İhsan Ünesan yardım sözü vererek Türkiye’ye geçmek isteyenlerin listesini istedi ve Baymirza Hayıt da ona 105 bin kişilik liste takdim etti. Yalnız Türkiyeli temsilci Yugoslavya’da saldırıya uğradı ve liste de o sırada kayboldu. Sonradan liste tekrar Türkiye’ye gönderilse de bir fayda hâsıl olmadı. Buna rağmen farklı organizasyonlar ve girişimlerle sayısını tam bilemediğimiz Türkistanlı ve Kafkasyalı Müslüman esirler Türkiye’ye gelmeyi başardılar.
- Esirlik yıllarında özellikle binlerce Tatar ve Türkistanlı esir Almanlar tarafından Asyalı kategorisinde, sünnetli oldukları için Yahudi sanılarak öldürüldü.
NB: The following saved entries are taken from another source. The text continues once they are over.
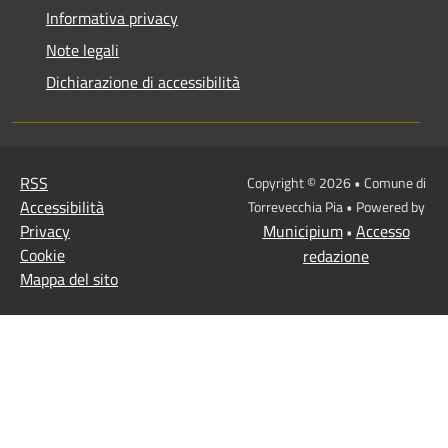
Informativa privacy
Note legali
Dichiarazione di accessibilità
RSS
Copyright © 2026 • Comune di
Accessibilità
Torrevecchia Pia • Powered by
Privacy
Municipium
Accesso
•
Cookie
redazione
Mappa del sito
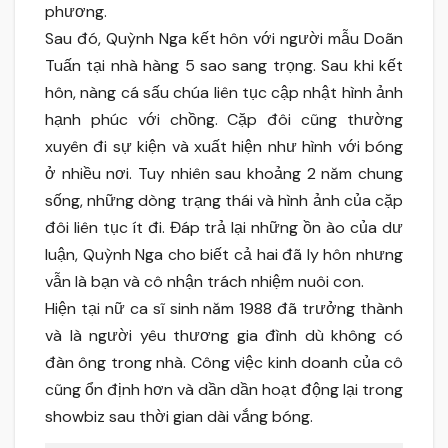
phương.
Sau đó, Quỳnh Nga kết hôn với người mẫu Doãn
Tuấn tại nhà hàng 5 sao sang trọng. Sau khi kết
hôn, nàng cá sấu chúa liên tục cập nhật hình ảnh
hạnh phúc với chồng. Cặp đôi cũng thường
xuyên đi sự kiện và xuất hiện như hình với bóng
ở nhiều nơi. Tuy nhiên sau khoảng 2 năm chung
sống, những dòng trạng thái và hình ảnh của cặp
đôi liên tục ít đi. Đáp trả lại những ồn ào của dư
luận, Quỳnh Nga cho biết cả hai đã ly hôn nhưng
vẫn là bạn và cô nhận trách nhiệm nuôi con.
Hiện tại nữ ca sĩ sinh năm 1988 đã trưởng thành
và là người yêu thương gia đình dù không có
đàn ông trong nhà. Công việc kinh doanh của cô
cũng ổn định hơn và dần dần hoạt động lại trong
showbiz sau thời gian dài vắng bóng.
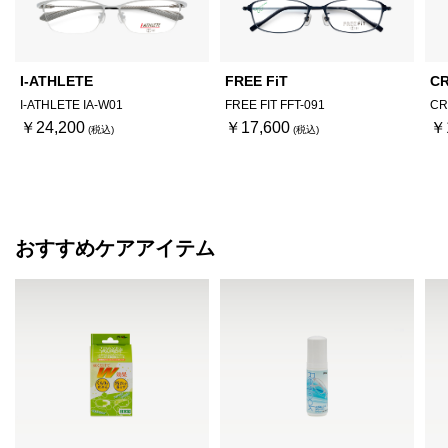
I-ATHLETE
FREE FiT
C
I-ATHLETE IA-W01
FREE FIT FFT-091
CR
￥24,200
￥17,600
￥
おすすめケアアイテム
Türkistanlı Hüseyin İkram Han hatıralarında bazı Müslüman esirlerin canları pahasına Semerkant ve Buhara Yahudilerini Almanların elinden Tacik diye kurtardıklarını anlatır.
Nazilerin yanında, onların maddi ve siyasî destekleri ile kurdukları komitelerle Sovyetler tarafından işgal edilmiş ülkelerini bir gün bağımsızlığına kavuşturma arzusu içinde olan Azerbaycanlı, Türkistanlı, Kuzey Kafkasyalı, İdilli, Kırımlı Müslüman aydın ve önderleri bugünün şartlarıyla anlamakta zorluk çekebiliriz. Ama Bolşeviklerden kurtulmak için Nazilerle işbirliği yapmayı yeğleyenlerin yanında her iki cepheden uzak kalıp sadece soydaşlarının canını kurtarmak için mücadele veren Müslüman aydınların olduğu da tarihi bir gerçek.
Nuri Paşa, Hüsnü Emir Erkilet Paşa, Mehmet Emin Resulzade, Veli Kayyum Han gibi bir çok Müslüman lider, Müslüman Lejyonların kurulması fikri ile Almanlarla görüşmeler yaparak kim bilir esir kamplarında ölecek olan kaç bin Müslümanın canlarının kurtulmasına vesile olmuşlar.